Quin Snyder Praises CJ McCollum After Game 3 Win vs Knicks

By ScrollWorthy Editorial | 10 min read Trending
~10 min

Quin Snyder's Hawks Are Stunning the NBA — And CJ McCollum Is the Reason Why

The Atlanta Hawks were not supposed to be here. Written off as a fringe playoff team, dismissed as a mid-tier Eastern Conference squad with talent but no identity, the Hawks entered their first-round matchup against the New York Knicks as heavy underdogs. Two games later — and now holding a 2-1 series lead after a stunning 109-108 Game 3 victory — the Hawks are forcing the basketball world to pay attention. And head coach Quin Snyder, for his part, can barely contain his admiration for the man driving Atlanta's improbable run: veteran guard CJ McCollum.

McCollum hit a go-ahead midrange jumper over Knicks guard Miles McBride late in Game 3 on April 23, 2026, sealing back-to-back game-winning shots for the 16-year veteran. It was the same script from Game 2, where McCollum's late heroics delivered a 107-106 Atlanta win. Through three games, McCollum is averaging 27 points — a number that would have seemed implausible for a player who came to Atlanta as a complementary piece, not a closer. Snyder sees something deeper than clutch shooting, though. He sees leadership in its purest form.
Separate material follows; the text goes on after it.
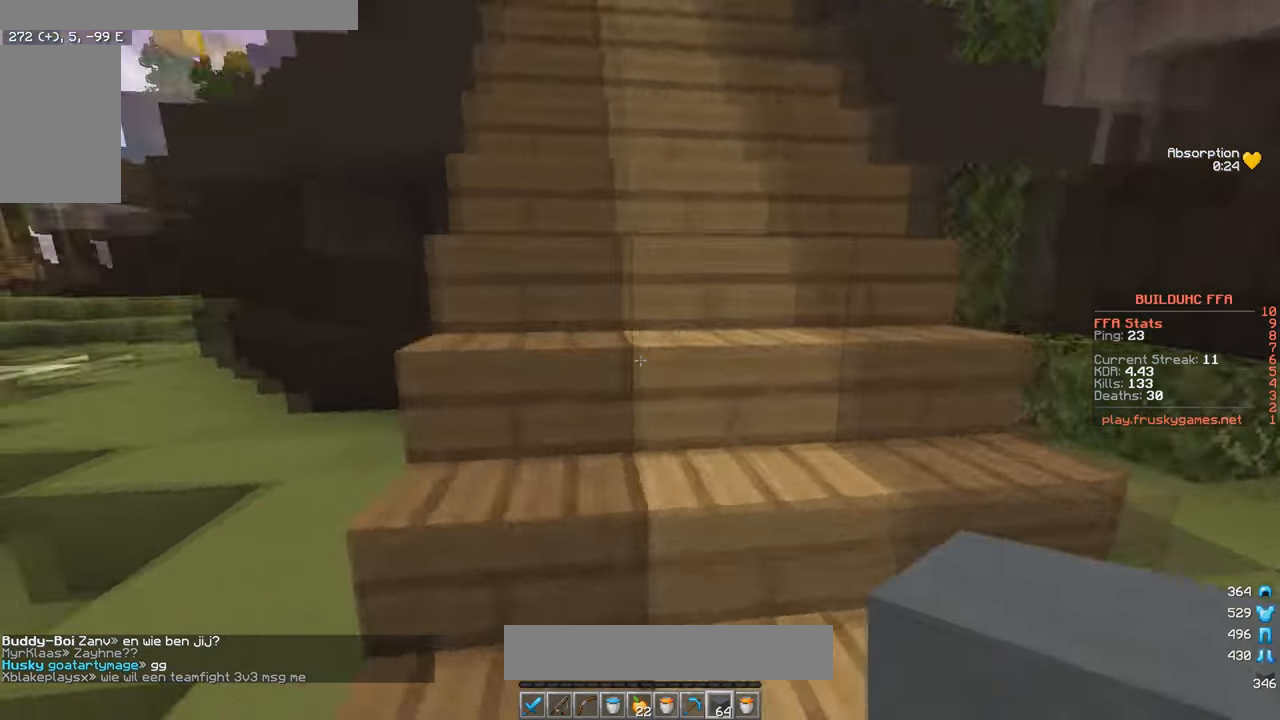
{"keys": ["w"], "mouse": ["left"], "events": [[117, "mouse_left", "down"], [267, "a", "up"]]}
The Two-Shot Story That's Defining Atlanta's Playoff Run

Back-to-back game-winners in a playoff series is a rare feat at any age. For McCollum, 34, doing it against one of the most defensively capable rosters in the Eastern Conference is extraordinary. Game 2 ended at 107-106 when McCollum found a pocket in the Knicks' defense and converted. Game 3 was a mirror image: Atlanta trailing or in a one-possession battle late, McCollum isolated against McBride, and a clean midrange pull-up dropping through the net for a 109-108 final.

What makes these moments particularly compelling isn't just the execution — it's the decision-making that precedes it. McCollum's game-winners weren't forced or panicked. They were the product of a veteran reading the defense, recognizing the mismatch with McBride, and trusting a shot he has made thousands of times. That kind of cold-blooded processing under pressure is exactly what Snyder has praised publicly, and it's why Atlanta now controls this series heading into Game 4 on Saturday, April 25 at 6:00 PM ET.
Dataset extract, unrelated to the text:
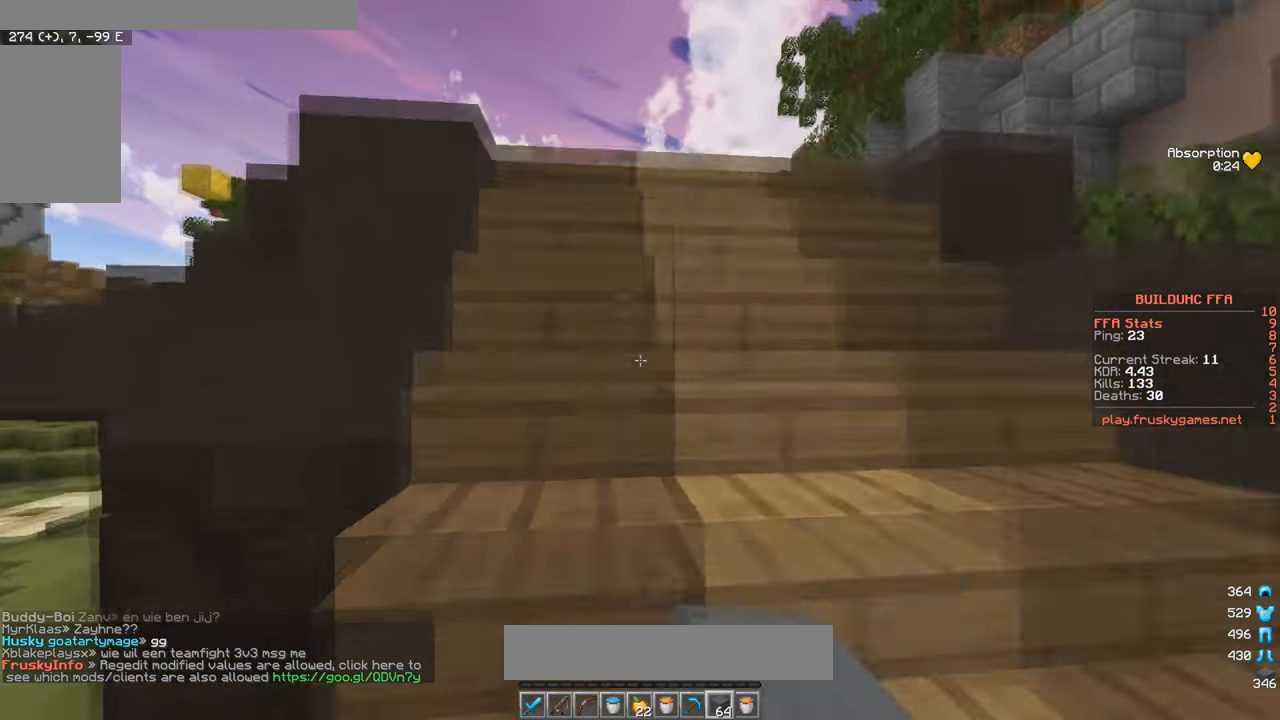
{"keys": [], "mouse": [], "events": [[150, "mouse_left", "up"], [350, "w", "up"]]}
Quin Snyder's Coaching Philosophy on Full Display

Quin Snyder built his reputation in Utah as one of the league's premier offensive architects, a coach capable of unlocking players who had underperformed elsewhere. His tenure with the Jazz produced multiple 50-win seasons and playoff success, even if a championship always remained out of reach. When he left Utah and eventually landed in Atlanta, the question was whether he could build something sustainable with a young, inconsistent roster — or whether he'd be another accomplished coach spinning his wheels on a team without the talent to compete.

These playoffs are answering that question definitively. Snyder's handling of this series has been tactically sharp, but his most important contribution may be cultural. The way he talks about McCollum reflects how he thinks about the game: it's not enough to have someone who can score in crunch time. What matters is how that player operates within the team's framework, whether they're making the right read on every possession, and whether their presence elevates their teammates rather than diminishing them.
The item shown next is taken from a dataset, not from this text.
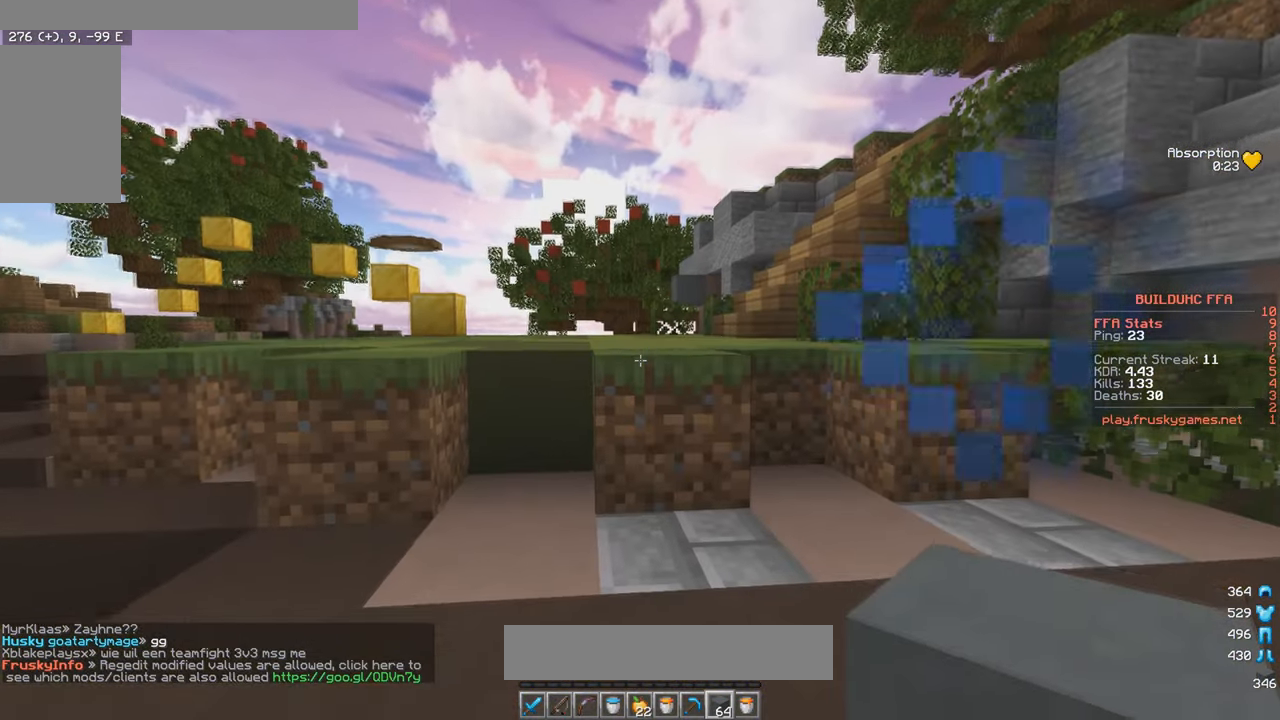
{"keys": [], "mouse": [], "events": []}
Snyder has specifically highlighted McCollum's willingness to defer to Jalen Johnson and Nickeil Alexander-Walker as a key component of Atlanta's offensive balance. That's a nuanced point — most coaches and analysts fixate on a player's ability to take over when the moment demands it. Snyder is identifying something equally important: the judgment to not take over, to trust your teammates, and to keep the defense honest by making the correct pass even when you've earned the right to shoot. That equilibrium is what separates good clutch players from great ones.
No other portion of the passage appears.